● Aim
Show every line in the items below that contains the string "upper". Case counts.

● Provided records
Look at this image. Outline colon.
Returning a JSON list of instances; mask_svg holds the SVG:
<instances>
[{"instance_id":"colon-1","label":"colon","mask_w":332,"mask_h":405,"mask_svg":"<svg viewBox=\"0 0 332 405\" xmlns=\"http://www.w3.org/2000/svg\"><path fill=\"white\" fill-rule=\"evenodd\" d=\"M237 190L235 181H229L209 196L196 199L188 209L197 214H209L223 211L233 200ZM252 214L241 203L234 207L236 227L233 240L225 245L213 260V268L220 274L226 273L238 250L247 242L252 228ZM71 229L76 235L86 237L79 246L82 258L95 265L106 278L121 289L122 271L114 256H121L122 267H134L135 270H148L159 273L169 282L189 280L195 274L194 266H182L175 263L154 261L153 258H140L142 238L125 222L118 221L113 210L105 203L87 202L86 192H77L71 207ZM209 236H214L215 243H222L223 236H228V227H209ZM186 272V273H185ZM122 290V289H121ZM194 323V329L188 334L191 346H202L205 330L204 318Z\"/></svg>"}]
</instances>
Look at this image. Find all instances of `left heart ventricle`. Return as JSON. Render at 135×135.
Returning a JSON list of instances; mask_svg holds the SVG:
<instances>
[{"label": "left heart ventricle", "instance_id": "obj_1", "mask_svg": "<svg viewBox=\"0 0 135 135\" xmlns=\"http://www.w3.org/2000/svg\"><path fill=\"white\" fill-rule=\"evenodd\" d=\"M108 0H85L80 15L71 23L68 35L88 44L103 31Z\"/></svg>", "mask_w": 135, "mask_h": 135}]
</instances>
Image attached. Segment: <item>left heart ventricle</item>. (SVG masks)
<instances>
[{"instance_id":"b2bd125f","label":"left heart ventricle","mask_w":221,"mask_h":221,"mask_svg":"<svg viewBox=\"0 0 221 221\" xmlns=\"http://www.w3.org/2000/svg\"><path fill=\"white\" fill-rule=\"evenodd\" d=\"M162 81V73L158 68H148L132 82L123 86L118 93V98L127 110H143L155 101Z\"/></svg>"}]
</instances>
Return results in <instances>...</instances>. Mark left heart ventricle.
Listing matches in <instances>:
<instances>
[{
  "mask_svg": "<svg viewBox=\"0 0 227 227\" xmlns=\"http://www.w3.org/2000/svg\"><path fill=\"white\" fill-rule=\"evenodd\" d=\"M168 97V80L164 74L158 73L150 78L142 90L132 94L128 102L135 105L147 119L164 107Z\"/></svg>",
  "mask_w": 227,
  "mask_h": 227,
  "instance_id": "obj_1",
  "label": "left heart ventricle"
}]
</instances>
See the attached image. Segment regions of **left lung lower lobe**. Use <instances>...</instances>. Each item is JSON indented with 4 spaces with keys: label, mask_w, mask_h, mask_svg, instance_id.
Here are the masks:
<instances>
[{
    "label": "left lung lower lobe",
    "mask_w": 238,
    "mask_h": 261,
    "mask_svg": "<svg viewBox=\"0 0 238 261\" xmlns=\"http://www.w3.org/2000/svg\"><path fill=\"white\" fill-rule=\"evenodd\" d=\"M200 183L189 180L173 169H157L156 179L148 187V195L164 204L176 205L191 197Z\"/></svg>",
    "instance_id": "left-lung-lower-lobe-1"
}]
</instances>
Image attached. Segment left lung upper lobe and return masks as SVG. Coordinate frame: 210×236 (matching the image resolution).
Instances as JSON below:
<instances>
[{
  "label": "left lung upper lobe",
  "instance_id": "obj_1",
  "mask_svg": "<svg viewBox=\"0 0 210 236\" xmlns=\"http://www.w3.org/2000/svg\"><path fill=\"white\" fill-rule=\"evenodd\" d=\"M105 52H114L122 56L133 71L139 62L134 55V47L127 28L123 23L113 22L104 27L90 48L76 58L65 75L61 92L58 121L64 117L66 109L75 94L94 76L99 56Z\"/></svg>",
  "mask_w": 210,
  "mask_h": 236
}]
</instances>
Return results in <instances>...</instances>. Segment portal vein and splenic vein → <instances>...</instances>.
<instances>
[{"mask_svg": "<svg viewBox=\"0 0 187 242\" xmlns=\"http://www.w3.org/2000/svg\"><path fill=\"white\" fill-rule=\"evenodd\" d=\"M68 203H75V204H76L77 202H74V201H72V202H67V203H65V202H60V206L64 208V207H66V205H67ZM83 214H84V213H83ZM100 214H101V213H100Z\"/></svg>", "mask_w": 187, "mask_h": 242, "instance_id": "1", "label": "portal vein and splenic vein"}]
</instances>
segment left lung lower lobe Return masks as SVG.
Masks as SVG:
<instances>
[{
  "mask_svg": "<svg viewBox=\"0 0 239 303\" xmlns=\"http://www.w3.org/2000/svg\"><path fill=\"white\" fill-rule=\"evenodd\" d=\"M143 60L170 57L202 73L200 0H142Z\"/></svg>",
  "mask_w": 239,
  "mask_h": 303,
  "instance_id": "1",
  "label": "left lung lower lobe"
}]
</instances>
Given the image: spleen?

● Complete output
Image attached. Segment left lung upper lobe and return masks as SVG. Coordinate frame: 210×236 (matching the image resolution).
  "label": "left lung upper lobe",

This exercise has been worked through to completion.